God has a love story to tell through you. Your urban, suburban, or rural, community is home to thousands of people. Of, course, you can't know all of them, but how well do you know those who make their church home within a five-minute walk of your church home or place of ministry? Studies show 46% of people will walk 1 mile to church or school. In the Northeast, that's about 20 blocks. In the Southwest, 10. How far would you walk to church? (Read Emanuel First Hispanic Church's walking story.)
I believe the single greatest opportunity we can embrace today is to take a walk. Walking is the new mission activity. As simple as this sounds, those of us who gather inside church buildings each week seem to have forgotten what our neighbors actually see when they look at our place of ministry. Its been a while since we paid close enough attention to listen with our neighbors's ears and see with our neighbor's eyes.
If we want our true love story to become known everywhere, we can begin by thinking differently about who our neighbors actually are in God's story, "For God so loved the world..." (John 3:16).
Homework. (Try this and improve your story today!)
Start: Take a walk across the street and ask God to direct you to a neighbor you could thoughtfully engage in a brief conversation. In a neighborly way (think Mr. Rogers), ask your neighbor if they would be kind enough to share what they "know" about your church.

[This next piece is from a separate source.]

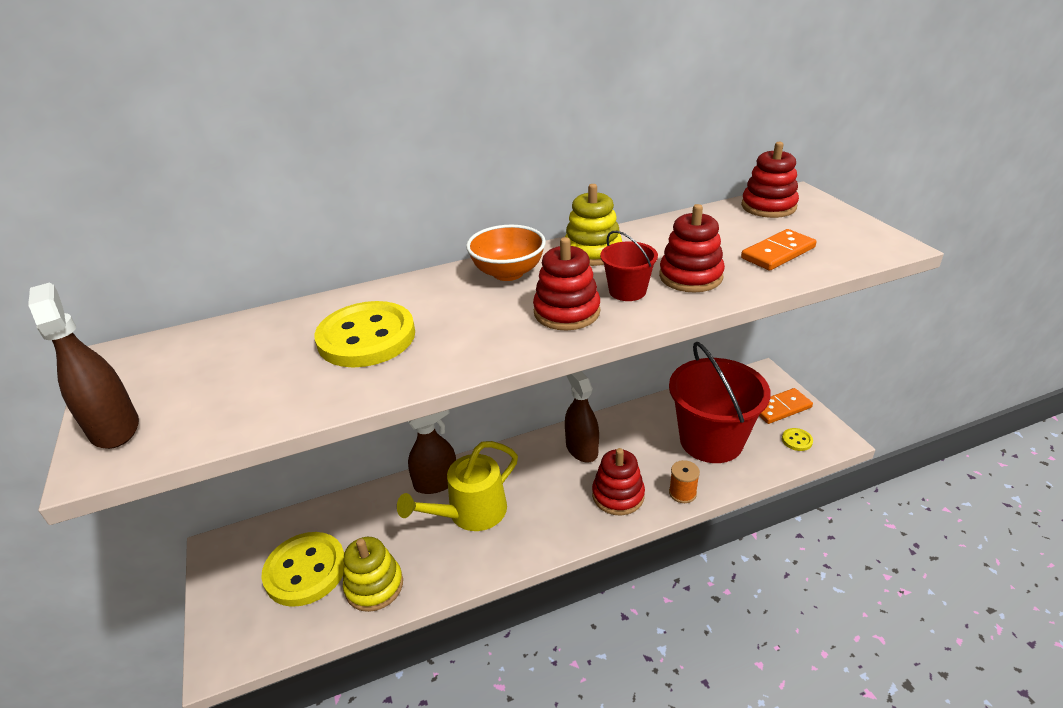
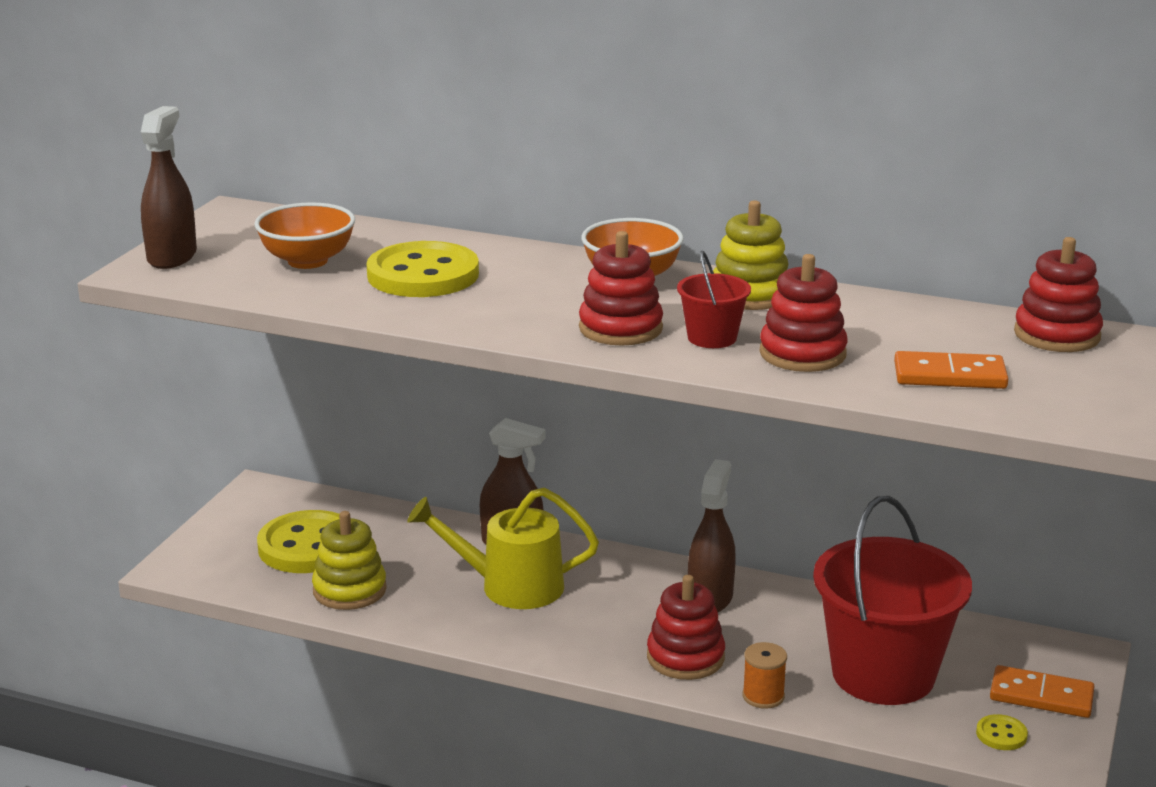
camera: 40 degrees right, 10 degrees down
none -> orange bowl [254,202,355,269]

What's the church's story they are reading? Be prepared to listen. Thank them for what you heard and let them know their opinions will influence your church's connections to the community. Remind them that God loves them and so do those who gather at your church. Take proactive steps to share with your leaders what you discovered and boldly re-calibrate your mission connections to write a new never-ending love story. (Go back to Start and repeat.)